Hi folks, first time poster here.
I’m a first time 2d20 GM, though I’ve been running games in various RPGs for over 30 years. I have the Agents of Dune pdf, and while I’m not running that campaign I’m cannibalising it for my group’s own story. We’ve just started and I’m using the training missions to introduce my players (and myself!) to the system, along with skirmish and duelling training missions as well.
I’m planning to use the negotiation event with Sabrya Zavr after they’ve completed all their training. However, I noticed the rules say that when attacking with an asset in another character’s zone, the subject of the attack wins a tied result.
As far as I’m aware, the general rule is that in a contest, which an attack always is, the subject of the attack rolls first and uses their successes to set the difficulty for the acting/attacking character.
Is this a deliberate exception? I feel like my players will be used to the defender setting the difficulty in contests by the time I run this scene, and changing it will only cause necessary confusion. Just wondering what others have done in this situation - and what the rationale might be for this apparent exception.
I’ve gone through it and it does look oddly written.
The idea is that you manoeuvre the asset into the opponents zone and then attack them with it.
So the owner of the zone will always be the defender and thus in normal rules you are correct that they set the difficulty.
Why in this case it is reversed I don’t know.

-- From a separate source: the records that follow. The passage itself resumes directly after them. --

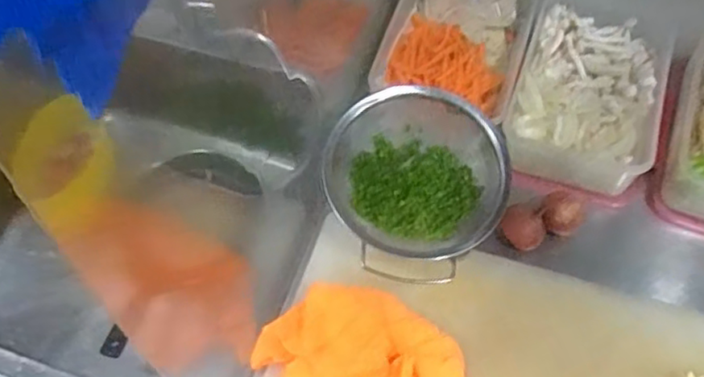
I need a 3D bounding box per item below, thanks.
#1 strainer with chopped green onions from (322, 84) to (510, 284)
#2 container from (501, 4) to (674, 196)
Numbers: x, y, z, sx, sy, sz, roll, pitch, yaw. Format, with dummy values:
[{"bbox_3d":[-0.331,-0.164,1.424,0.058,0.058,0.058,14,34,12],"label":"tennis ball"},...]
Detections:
[{"bbox_3d":[0.067,-0.005,0.687,0.190,0.069,0.208,0,57,0],"label":"strainer with chopped green onions"},{"bbox_3d":[0.286,-0.114,0.780,0.167,0.066,0.233,19,59,12],"label":"container"}]

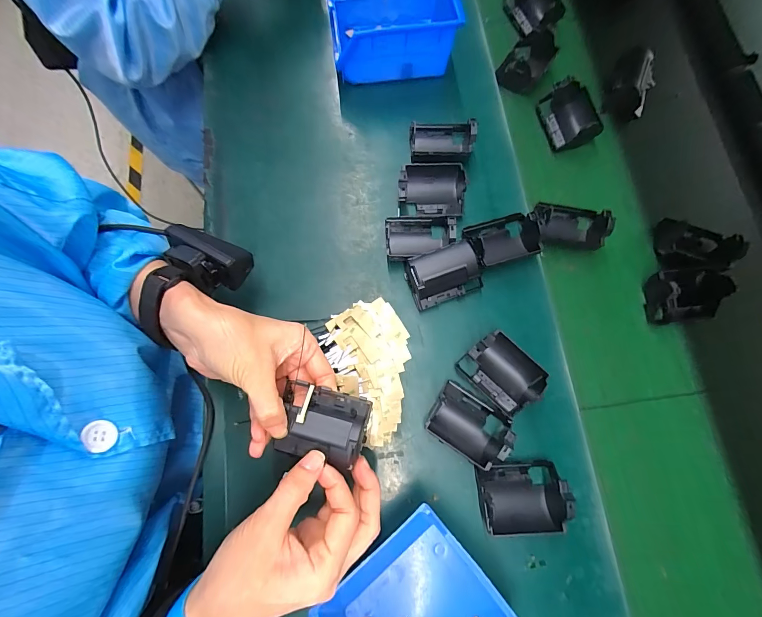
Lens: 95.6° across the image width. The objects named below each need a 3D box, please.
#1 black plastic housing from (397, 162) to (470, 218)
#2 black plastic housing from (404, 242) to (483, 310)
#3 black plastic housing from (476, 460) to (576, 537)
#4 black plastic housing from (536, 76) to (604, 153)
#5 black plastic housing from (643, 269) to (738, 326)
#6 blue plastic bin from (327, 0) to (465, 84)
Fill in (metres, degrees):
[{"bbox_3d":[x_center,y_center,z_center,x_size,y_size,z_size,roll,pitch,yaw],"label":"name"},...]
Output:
[{"bbox_3d":[0.054,-0.129,0.369,0.070,0.036,0.053,1,76,-2],"label":"black plastic housing"},{"bbox_3d":[0.061,-0.031,0.344,0.067,0.039,0.046,-19,77,-6],"label":"black plastic housing"},{"bbox_3d":[0.122,0.165,0.299,0.073,0.040,0.053,-3,76,-3],"label":"black plastic housing"},{"bbox_3d":[0.222,-0.230,0.405,0.049,0.033,0.071,-12,77,-5],"label":"black plastic housing"},{"bbox_3d":[0.318,-0.014,0.359,0.069,0.039,0.051,-5,76,-3],"label":"black plastic housing"},{"bbox_3d":[0.014,-0.329,0.402,0.147,0.076,0.109,-1,76,-2],"label":"blue plastic bin"}]

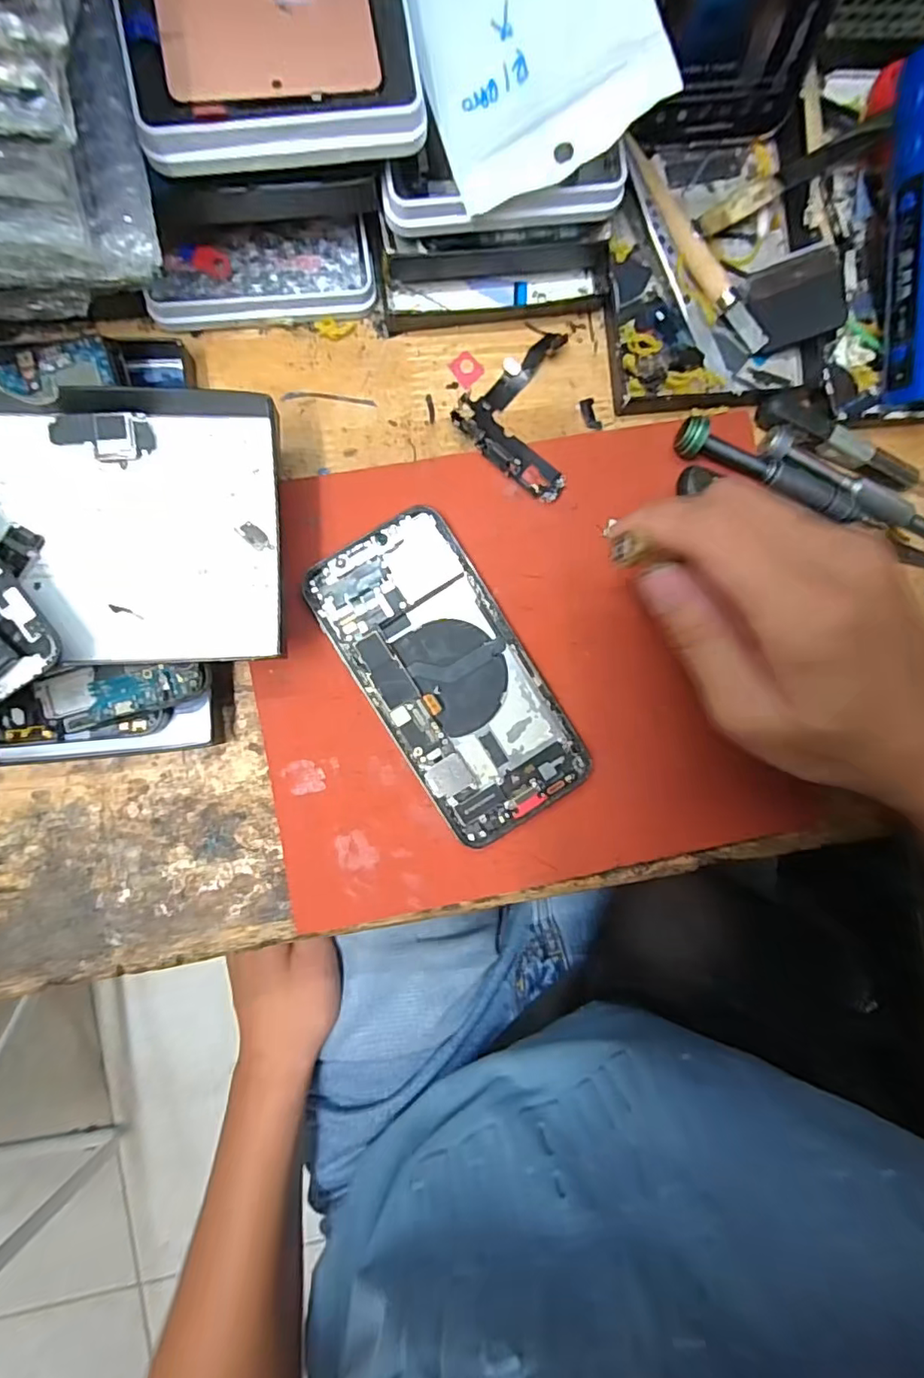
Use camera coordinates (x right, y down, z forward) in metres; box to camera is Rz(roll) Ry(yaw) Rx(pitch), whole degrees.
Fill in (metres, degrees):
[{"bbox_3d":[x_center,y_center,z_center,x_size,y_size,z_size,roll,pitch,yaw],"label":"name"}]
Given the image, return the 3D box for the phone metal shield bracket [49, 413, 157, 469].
[{"bbox_3d":[-0.143,-0.100,0.229,0.037,0.005,0.019,-4,90,-5],"label":"phone metal shield bracket"}]

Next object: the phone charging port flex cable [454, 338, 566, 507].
[{"bbox_3d":[0.023,-0.127,0.269,0.049,0.011,0.077,0,90,-5],"label":"phone charging port flex cable"}]

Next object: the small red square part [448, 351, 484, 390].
[{"bbox_3d":[0.002,-0.152,0.272,0.014,0.004,0.014,44,86,-3],"label":"small red square part"}]

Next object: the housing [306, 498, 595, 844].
[{"bbox_3d":[-0.006,-0.005,0.262,0.070,0.007,0.146,-32,92,-4],"label":"housing"}]

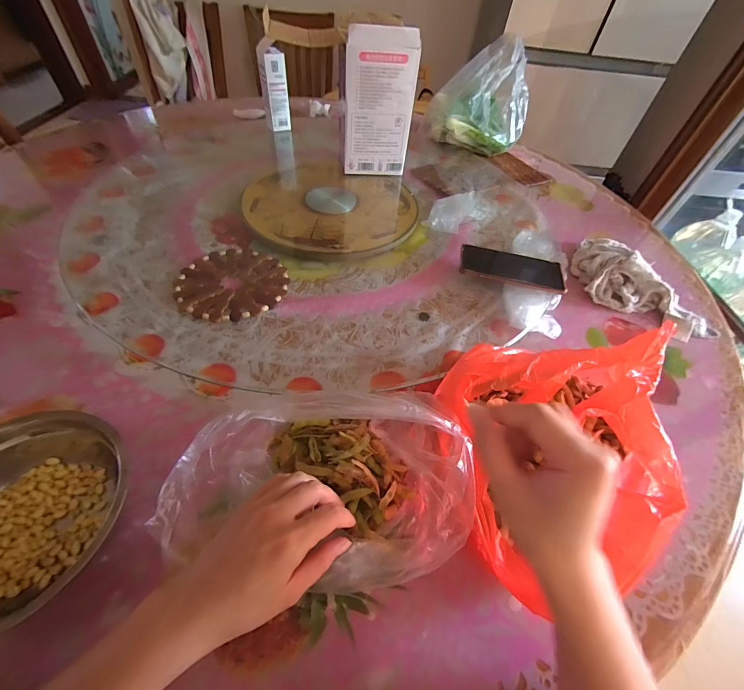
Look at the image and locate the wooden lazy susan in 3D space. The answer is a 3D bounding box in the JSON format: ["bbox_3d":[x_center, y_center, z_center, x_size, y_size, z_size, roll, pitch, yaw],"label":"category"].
[{"bbox_3d":[-0.074,-0.267,0.637,0.314,0.025,0.300,3,52,-4],"label":"wooden lazy susan"}]

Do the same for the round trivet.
[{"bbox_3d":[-0.207,-0.093,0.498,0.153,0.012,0.150,3,52,-4],"label":"round trivet"}]

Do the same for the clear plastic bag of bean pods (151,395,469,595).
[{"bbox_3d":[-0.043,0.124,0.293,0.243,0.098,0.144,-1,52,-6],"label":"clear plastic bag of bean pods"}]

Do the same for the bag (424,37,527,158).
[{"bbox_3d":[0.269,-0.609,0.825,0.243,0.186,0.163,3,52,-3],"label":"bag"}]

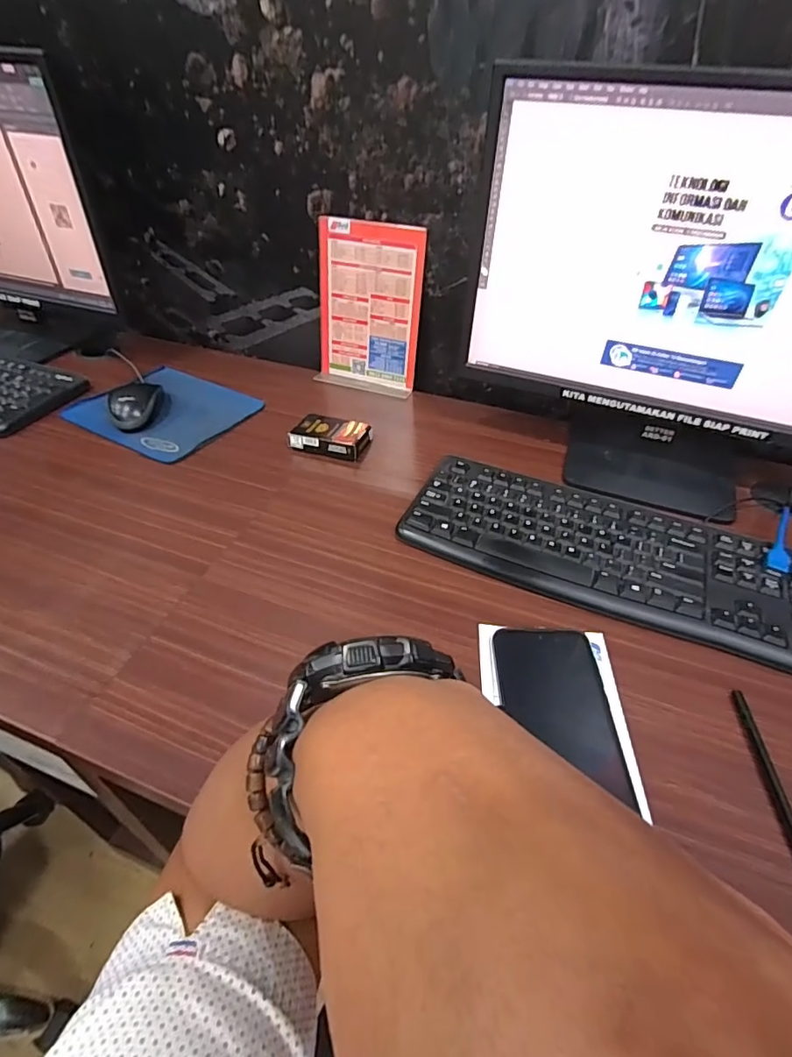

The only reason I can think of is that they never actually call this a contest. So it is both sides attempting to use an asset rather than have a direct contest.
Which doesn’t make sense to me either.
I would just use the normal rules for contests and say that the defenders roll is the target difficulty.
Its been a long, long time since we wrote that so I’m not entirely sure.
You are correct that generally the defender sets the difficulty, and as such a test that meets that difficulty (a tie) results in the favor of the attacker.
But, letting the defender win the ties effectively puts all Difficulties one step higher, so a bad roll from the PCs when they defend helps them out, even if it means they take longer to win.
For Agents we set things in terms of wins and ties to make it simpler as a system. But you can play it as per the corebook without any issues.
Thanks for the responses gents, much appreciated!